人間の姿が見る見るうちに変貌するという現実では有り得ない現象を表現するため、特撮スタッフは様々な工夫を凝らしてきた。単純なカットの切り替えやハメコミ合成から始まって、近年ではCG技術の進歩によって多彩な演出が可能になっている。変身シーンの進化はそのまま特撮の進化の歴史であると言っても良いだろう。
そんな中でも脈々と受け継がれてきた伝統が、変身ポーズの存在である。アニメにおいても変身とくれば何らかのアイテムを用い、特徴的なキーワードを叫んだりするのが通例だが、特撮においてはそれがより顕著であると言って良い。そもそもアニメにおける変身シーンも歴史の深い特撮作品から影響を受けている点が多い。
変身して戦うヒーローと言えば「ウルトラマン」「仮面ライダー」のイメージがあるが、変身ポーズの元祖は仮面ライダー2号である。1号はバイクに乗ってベルトに風圧を受けることで仮面ライダーに変身するのだが、1号を演じた藤岡弘、がバイク事故で入院した直後という状況な上に2号を演じた佐々木剛はバイクの免許を持っていなかったために急きょ考案されたのが変身ポーズである。仮面ライダーの大ブームと共に変身ポーズも子供たちを中心に大きく広がり、以降の特撮ヒーローには変身ポーズが欠かせないものとなった。
逆に「ウルトラマン」には特にこれといった変身ポーズが存在しなかったが、仮面ライダーが大ヒットした後の作品である「ウルトラマンA」の途中からブームに乗っかり大きな動きを取り入れた変身ポーズをするようになった。
しかし近年、変身ポーズ自体は単純化の傾向にある。これは玩具技術の発展によって、市販の変身アイテムに様々なギミックが搭載される様になった事が原因だと思われる。結果、アイテムを操作する為の「作業」が変身ポーズの多くを占め、変身を引き起こすための「動作」「所作」が取り難くなっているのではないだろうか。
以上は2010年現在の文章(一部)であり、つい最近(2013年)は再び派手な変身ポーズや変身シーンに回帰しつつある。 変身アイテムを操作するだけで変身できるという行為を逆に利用して、あえて派手な動きを付けた変身ポーズを披露するヒーローが増えてきた。また変身シーンの一部には特徴的な声や効果音がつけられ、変身シーンが印象強いものになっている。

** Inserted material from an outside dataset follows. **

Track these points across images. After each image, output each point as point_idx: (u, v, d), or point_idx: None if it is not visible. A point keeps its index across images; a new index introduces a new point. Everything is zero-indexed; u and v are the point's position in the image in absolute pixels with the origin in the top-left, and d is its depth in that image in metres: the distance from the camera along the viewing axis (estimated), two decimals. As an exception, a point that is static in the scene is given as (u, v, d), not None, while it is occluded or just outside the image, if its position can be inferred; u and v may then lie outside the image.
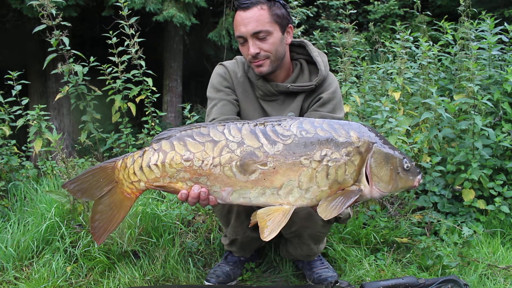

さらに「獣電戦隊キョウリュウジャー」ではサンバステップを踏みながら変身するという斬新な変身シーンが登場した。「仮面ライダー鎧武」に至っては「衝撃の変身シーン!」と変身シーンそのものを作品のウリにするという公式が病気な点で話題を集めた。
コンピュータゲームの変身シーン
さり気に多岐に渡るのが、コンピュータゲーム(以下「ゲーム」)内での変身シーンである。
FCの時代から見ればドットによるアニメーションで「変身」を表現しようとした例は数あるが、ゲーム機の進歩により作中でムービーを挿入することが可能になると、もはや上記のアニメや特撮と変わらない演出が見られる様になった。
さらにゲーム全体に3D化の波が押し寄せると、今度はアニメでも実写でもない3DCGによる変身シーンが多く見られる様になった。製作者にアニメ世代が増えてきているせいか、やはり女性キャラクターの変身シーンはフヒヒな場合が多い。
一方で3Dでもフルアニメーションでもなく、少ない枚数の絵に様々な演出を施すことで変身シーンを表現する例も多い。これは一般ゲームほど制作費がかからないPCのエロゲ恋愛アドベンチャーゲームによく見られる。
BGM
変身シーンに合わせて流れるBGMもシーンをもり立てる大事な要素である。朝からライブハウス「キュアメタル」の高梨康治氏のプリキュアシリーズ作品が世間での評価が高い。